» **Exercise data**:
================
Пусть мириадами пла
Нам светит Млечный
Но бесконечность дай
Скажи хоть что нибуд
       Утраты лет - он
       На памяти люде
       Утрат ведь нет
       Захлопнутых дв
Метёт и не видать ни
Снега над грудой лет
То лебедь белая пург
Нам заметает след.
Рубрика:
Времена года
================
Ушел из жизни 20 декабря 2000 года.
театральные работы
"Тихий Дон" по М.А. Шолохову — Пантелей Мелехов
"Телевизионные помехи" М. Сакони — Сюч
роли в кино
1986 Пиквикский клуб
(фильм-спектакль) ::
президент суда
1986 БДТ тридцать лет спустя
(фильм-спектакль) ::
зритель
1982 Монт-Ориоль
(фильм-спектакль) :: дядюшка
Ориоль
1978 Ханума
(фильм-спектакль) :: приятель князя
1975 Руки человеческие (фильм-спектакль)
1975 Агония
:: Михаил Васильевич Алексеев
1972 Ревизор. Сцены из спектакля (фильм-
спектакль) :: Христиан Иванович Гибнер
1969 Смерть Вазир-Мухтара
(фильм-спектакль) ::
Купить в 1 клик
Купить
================
» **About this task**: Set down precisely the lines above between the line holding "Нам светит Млечный" and the line holding "Времена года", inclusive, and nothing beyond them.

» **Result below**:
Нам светит Млечный
Но бесконечность дай
Скажи хоть что нибуд
       Утраты лет - он
       На памяти люде
       Утрат ведь нет
       Захлопнутых дв
Метёт и не видать ни
Снега над грудой лет
То лебедь белая пург
Нам заметает след.
Рубрика:
Времена года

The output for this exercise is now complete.